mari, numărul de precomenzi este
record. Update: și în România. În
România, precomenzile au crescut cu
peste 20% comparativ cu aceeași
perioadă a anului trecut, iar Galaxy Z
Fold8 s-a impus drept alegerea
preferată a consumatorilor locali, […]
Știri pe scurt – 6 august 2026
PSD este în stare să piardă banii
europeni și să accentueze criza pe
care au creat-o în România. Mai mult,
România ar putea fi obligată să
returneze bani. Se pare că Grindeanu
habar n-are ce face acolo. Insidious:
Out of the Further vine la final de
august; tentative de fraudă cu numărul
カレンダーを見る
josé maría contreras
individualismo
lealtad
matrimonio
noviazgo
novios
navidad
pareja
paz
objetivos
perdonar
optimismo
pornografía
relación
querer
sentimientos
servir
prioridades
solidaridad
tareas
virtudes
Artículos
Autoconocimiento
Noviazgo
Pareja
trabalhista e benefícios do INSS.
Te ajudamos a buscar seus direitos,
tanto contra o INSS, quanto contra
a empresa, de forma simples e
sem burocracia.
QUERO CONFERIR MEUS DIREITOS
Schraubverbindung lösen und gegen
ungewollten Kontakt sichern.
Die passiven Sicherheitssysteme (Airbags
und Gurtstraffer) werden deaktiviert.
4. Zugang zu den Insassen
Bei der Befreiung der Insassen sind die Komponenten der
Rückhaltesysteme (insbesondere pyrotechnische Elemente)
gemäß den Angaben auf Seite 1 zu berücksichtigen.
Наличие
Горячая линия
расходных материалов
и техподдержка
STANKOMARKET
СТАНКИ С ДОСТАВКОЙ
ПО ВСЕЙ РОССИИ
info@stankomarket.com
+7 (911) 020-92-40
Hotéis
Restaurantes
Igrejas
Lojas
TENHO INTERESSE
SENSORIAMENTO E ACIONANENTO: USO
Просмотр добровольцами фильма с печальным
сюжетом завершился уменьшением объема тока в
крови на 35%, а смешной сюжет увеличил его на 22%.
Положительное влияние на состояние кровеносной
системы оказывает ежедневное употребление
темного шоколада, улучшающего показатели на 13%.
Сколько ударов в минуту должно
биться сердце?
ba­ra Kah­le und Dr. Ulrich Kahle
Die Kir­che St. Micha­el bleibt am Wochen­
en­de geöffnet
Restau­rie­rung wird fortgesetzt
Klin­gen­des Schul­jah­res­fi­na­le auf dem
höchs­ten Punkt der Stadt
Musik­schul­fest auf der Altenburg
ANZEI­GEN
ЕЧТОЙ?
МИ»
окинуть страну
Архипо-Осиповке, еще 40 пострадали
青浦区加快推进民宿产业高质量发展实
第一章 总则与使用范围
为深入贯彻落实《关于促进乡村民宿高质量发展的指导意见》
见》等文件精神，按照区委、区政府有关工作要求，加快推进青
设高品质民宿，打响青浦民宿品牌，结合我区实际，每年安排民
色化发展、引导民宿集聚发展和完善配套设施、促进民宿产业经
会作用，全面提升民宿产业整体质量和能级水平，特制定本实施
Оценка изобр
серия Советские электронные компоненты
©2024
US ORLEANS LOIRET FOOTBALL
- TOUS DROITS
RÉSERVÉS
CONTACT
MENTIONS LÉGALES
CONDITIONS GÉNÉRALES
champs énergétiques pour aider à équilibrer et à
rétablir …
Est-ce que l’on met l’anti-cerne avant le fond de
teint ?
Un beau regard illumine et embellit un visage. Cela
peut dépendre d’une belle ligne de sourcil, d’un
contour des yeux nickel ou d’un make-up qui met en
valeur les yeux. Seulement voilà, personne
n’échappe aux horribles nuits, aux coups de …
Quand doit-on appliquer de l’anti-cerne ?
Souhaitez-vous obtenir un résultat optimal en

REQUIRED WORK
All of the data, start to finish: please output it exactly.

THE ANSWER
mari, numărul de precomenzi este
record. Update: și în România. În
România, precomenzile au crescut cu
peste 20% comparativ cu aceeași
perioadă a anului trecut, iar Galaxy Z
Fold8 s-a impus drept alegerea
preferată a consumatorilor locali, […]
Știri pe scurt – 6 august 2026
PSD este în stare să piardă banii
europeni și să accentueze criza pe
care au creat-o în România. Mai mult,
România ar putea fi obligată să
returneze bani. Se pare că Grindeanu
habar n-are ce face acolo. Insidious:
Out of the Further vine la final de
august; tentative de fraudă cu numărul
カレンダーを見る
josé maría contreras
individualismo
lealtad
matrimonio
noviazgo
novios
navidad
pareja
paz
objetivos
perdonar
optimismo
pornografía
relación
querer
sentimientos
servir
prioridades
solidaridad
tareas
virtudes
Artículos
Autoconocimiento
Noviazgo
Pareja
trabalhista e benefícios do INSS.
Te ajudamos a buscar seus direitos,
tanto contra o INSS, quanto contra
a empresa, de forma simples e
sem burocracia.
QUERO CONFERIR MEUS DIREITOS
Schraubverbindung lösen und gegen
ungewollten Kontakt sichern.
Die passiven Sicherheitssysteme (Airbags
und Gurtstraffer) werden deaktiviert.
4. Zugang zu den Insassen
Bei der Befreiung der Insassen sind die Komponenten der
Rückhaltesysteme (insbesondere pyrotechnische Elemente)
gemäß den Angaben auf Seite 1 zu berücksichtigen.
Наличие
Горячая линия
расходных материалов
и техподдержка
STANKOMARKET
СТАНКИ С ДОСТАВКОЙ
ПО ВСЕЙ РОССИИ
info@stankomarket.com
+7 (911) 020-92-40
Hotéis
Restaurantes
Igrejas
Lojas
TENHO INTERESSE
SENSORIAMENTO E ACIONANENTO: USO
Просмотр добровольцами фильма с печальным
сюжетом завершился уменьшением объема тока в
крови на 35%, а смешной сюжет увеличил его на 22%.
Положительное влияние на состояние кровеносной
системы оказывает ежедневное употребление
темного шоколада, улучшающего показатели на 13%.
Сколько ударов в минуту должно
биться сердце?
ba­ra Kah­le und Dr. Ulrich Kahle
Die Kir­che St. Micha­el bleibt am Wochen­
en­de geöffnet
Restau­rie­rung wird fortgesetzt
Klin­gen­des Schul­jah­res­fi­na­le auf dem
höchs­ten Punkt der Stadt
Musik­schul­fest auf der Altenburg
ANZEI­GEN
ЕЧТОЙ?
МИ»
окинуть страну
Архипо-Осиповке, еще 40 пострадали
青浦区加快推进民宿产业高质量发展实
第一章 总则与使用范围
为深入贯彻落实《关于促进乡村民宿高质量发展的指导意见》
见》等文件精神，按照区委、区政府有关工作要求，加快推进青
设高品质民宿，打响青浦民宿品牌，结合我区实际，每年安排民
色化发展、引导民宿集聚发展和完善配套设施、促进民宿产业经
会作用，全面提升民宿产业整体质量和能级水平，特制定本实施
Оценка изобр
серия Советские электронные компоненты
©2024
US ORLEANS LOIRET FOOTBALL
- TOUS DROITS
RÉSERVÉS
CONTACT
MENTIONS LÉGALES
CONDITIONS GÉNÉRALES
champs énergétiques pour aider à équilibrer et à
rétablir …
Est-ce que l’on met l’anti-cerne avant le fond de
teint ?
Un beau regard illumine et embellit un visage. Cela
peut dépendre d’une belle ligne de sourcil, d’un
contour des yeux nickel ou d’un make-up qui met en
valeur les yeux. Seulement voilà, personne
n’échappe aux horribles nuits, aux coups de …
Quand doit-on appliquer de l’anti-cerne ?
Souhaitez-vous obtenir un résultat optimal en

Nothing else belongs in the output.